Wednesday 16 February 2011

Empire Of The Sun - J G Ballard

It is difficult to find things to say about this book that people haven’t probably read elsewhere. As Ballard’s best known work (and for many people the first time they’d actually heard of him) and as one that has achieved great acclaim (not to mention being adapted as stunning movie of which Ballard approved and in which he makes a brief appearance) it has been dealt with in great length. However, there are some things worth mentioning because they get overlooked.

To begin with, it is a work of fiction. Because Ballard based it on his own childhood experiences of the Japanese occupation of Shanghai, there are some who think it is a recounting of those experiences. If you read Ballard’s autobiography, Miracles of Life, it is clear there are enormous differences. This is worth pointing out, because there are many who undervalue the book for this reason. Jim’s adventures may be based on Ballard’s experience, but they are a deliberate fictional account. The book is a carefully constructed novel, using all the literary devices applicable to such a piece of fiction. If it is read as a recounting of actual events, these other layers can be lost. And there are layers in plenty: levels of imagery concerned with dissociation, themes about family and companionship, arcs concerned with Jim’s development and understanding that occur despite all the obstacles put in his way – including the physical and psychic debilitation caused by starvation.

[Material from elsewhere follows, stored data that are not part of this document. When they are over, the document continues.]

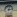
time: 3:02
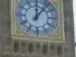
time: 12:06
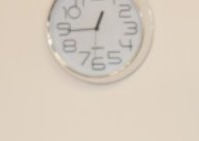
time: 12:44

As a wok of fiction it is one of a minority of literary works aimed largely at an adult audience that has a child as its protagonist. Children do feature more in fiction now, but there was a long period where they appeared only on the fringes and even then only as a bit of colour to add realism. Quite why children have been neglected in this way is a mystery to me. They are ideal central characters because, as with Jim, they can view the world in a naïve way that points up its absurdity. Throughout Empire of the Sun, Jim experiences things which he doesn’t understand yet which are clear to the adult reader. This juxtaposition is an acute tool that heightens events and attitudes.

It is a work that is key to understanding Ballard’s other work. He himself said that he spent twenty years forgetting the events and another twenty years remembering them. It is certainly true that whilst the novels that follow Empire of the Sun address the same concerns and ideas, use the same imagery, they do so in a different way. It would be going a bit far to say Ballard had tamed his demons, but he certainly had the measure of them. The vocabulary of the Ballardian landscape is to be found in those war years. The empty swimming pools, the ruins, the chaos, the hallucinatory attention to detail, the closed worlds with their own sets of rules, the roaming bands of brigands, the fascination with machinery…All these and more informed Ballard’s imagination and shaped the way in which he narrated his vision of the world.

Finally it is a book that makes no pretension to being literary. By which I mean that Ballard allows the story to drive the language and very often we are treated to straightforward and unaffected prose. Which makes the hallucinatory episodes, the description of the gleaming Mustang aircraft, the stark portrayal of violence all the more powerful. Ballard strips the language back and keeps it out of the way of the compelling story.

I could say so much more. It is a novel that encapsulates the twentieth century in a way few others even come close to. It is powerful, unsentimental (at times savage), non-judgemental, and brutally honest. All the ambiguities and evils of conflict are set out for our inspection. And for all the atrocities it exposes, this is also a novel about the development of the artist because from all that happened to him and all that he learned of that period, Ballard became a writer of the deepest integrity who understand more than most just how surreal, absurd, and terrifyingly glorious the world can be.